The Shaurya Missile is classified as a “Cruise Missile Hybrid “ system.It flies like a ballistic missile till it attains the height of 50 km. Post that it behaves like a hypersonic cruise missile. So the first half of its trajectory is still like a ballistic missile and predictable. It has a high CEP of 20–30 meters which means it is not as accurate as the Brahmos (CEP 1–2 meters).
While ballistic missiles cannot correct their course midway, the Shaurya is an intelligent missile. Onboard navigation computers kick in near the target, guiding the missile to the target and eliminating errors that inevitably creep in during its turbulent journey.
The Shaurya, say DRDO sources, will strike within 20-30 metres of its target after travelling 750 kilometres.
Conventional cruise missiles, like the American Tomahawk and the Indo-Russian Brahmos, offer similar accuracy. But their air-breathing engines carry them along slowly, rendering them vulnerable to enemy aircraft and missiles. The Shaurya’s solid-fuel, air-independent engine propels it along at hypersonic speeds, leaving enemy fighters and missiles far behind.
Shourya is comparable to Russia’s Iskander missile that can cruise at hypersonic speed of Mach 6 – 7 at a height of 50 km and maneuver to evade ballistic missile defenses.
The Iskander-M weighs 4,615 kg and carries a warhead of 710 800 kg to a range of 480 km, achieving a CEP of 5 7 m.At 6.5 ton, Shourya is considerably heavier than the Iskander-M but has a much longer range.
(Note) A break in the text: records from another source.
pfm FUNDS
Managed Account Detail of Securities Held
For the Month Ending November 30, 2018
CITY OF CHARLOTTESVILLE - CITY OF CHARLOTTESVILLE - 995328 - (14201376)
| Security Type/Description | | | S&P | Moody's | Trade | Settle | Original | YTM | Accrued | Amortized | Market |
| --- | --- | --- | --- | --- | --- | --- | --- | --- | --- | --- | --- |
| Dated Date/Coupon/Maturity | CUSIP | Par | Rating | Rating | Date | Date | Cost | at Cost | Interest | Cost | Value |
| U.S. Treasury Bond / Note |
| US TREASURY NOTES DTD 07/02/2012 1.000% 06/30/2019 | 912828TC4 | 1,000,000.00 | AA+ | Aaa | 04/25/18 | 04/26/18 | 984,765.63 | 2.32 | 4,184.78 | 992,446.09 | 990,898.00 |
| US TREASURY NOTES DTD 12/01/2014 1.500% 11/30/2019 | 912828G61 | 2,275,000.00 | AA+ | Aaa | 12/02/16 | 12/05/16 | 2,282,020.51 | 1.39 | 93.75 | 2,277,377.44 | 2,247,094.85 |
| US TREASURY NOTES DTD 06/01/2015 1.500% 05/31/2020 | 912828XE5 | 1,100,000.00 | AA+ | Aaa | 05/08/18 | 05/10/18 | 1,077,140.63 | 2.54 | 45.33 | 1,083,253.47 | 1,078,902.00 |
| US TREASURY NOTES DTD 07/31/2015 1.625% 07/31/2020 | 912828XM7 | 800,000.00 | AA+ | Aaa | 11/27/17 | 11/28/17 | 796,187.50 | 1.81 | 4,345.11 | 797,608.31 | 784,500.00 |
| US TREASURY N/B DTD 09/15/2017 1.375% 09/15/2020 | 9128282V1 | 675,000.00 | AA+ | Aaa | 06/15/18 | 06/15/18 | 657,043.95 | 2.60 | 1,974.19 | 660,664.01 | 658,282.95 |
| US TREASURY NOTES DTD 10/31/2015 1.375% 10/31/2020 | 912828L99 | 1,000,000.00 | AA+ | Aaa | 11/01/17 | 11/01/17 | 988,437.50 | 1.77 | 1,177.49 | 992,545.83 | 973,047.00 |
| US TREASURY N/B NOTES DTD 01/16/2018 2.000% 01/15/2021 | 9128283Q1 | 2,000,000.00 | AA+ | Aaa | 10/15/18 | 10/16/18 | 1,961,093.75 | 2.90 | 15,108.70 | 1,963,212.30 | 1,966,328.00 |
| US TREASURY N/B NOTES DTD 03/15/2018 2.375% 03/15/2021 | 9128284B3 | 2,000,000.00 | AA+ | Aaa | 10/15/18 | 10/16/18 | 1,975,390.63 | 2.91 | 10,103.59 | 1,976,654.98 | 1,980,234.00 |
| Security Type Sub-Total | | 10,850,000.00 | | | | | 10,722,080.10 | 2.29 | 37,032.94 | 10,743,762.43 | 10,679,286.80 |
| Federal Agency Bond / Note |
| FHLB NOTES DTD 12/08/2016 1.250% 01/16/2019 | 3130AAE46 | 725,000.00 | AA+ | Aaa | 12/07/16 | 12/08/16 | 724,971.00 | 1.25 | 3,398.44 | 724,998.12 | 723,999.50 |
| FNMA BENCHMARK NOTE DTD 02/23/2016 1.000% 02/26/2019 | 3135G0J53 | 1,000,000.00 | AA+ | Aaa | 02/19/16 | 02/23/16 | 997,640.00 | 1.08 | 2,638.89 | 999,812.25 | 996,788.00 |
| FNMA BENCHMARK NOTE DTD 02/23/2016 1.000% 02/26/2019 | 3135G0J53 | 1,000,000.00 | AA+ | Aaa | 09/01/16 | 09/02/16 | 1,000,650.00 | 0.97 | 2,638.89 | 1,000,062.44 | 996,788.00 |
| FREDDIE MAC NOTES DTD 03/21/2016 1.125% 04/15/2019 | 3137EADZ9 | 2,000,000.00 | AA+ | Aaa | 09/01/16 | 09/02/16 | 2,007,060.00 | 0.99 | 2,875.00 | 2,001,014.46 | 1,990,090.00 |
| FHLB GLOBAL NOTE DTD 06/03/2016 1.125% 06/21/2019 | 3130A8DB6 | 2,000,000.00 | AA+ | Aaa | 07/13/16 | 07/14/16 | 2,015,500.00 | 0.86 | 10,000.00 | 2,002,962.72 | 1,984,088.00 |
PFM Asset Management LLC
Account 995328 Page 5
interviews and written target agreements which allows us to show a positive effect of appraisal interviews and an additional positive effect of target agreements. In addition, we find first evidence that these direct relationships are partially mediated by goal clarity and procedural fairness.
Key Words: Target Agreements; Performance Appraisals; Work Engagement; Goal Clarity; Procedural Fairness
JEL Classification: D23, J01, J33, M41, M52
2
The Shourya is the land based version of the Saagrika missile developed under the K-15 project for arming India’s SSBNs. Shaurya is stored in a composite canister, which makes it much easier to store for long periods without maintenance as well as to handle and transport. The missile has a diameter of 0.74 and a length of 10m; it is custom built to fit, three each, in the missile tube of the Arihant class SSBNs.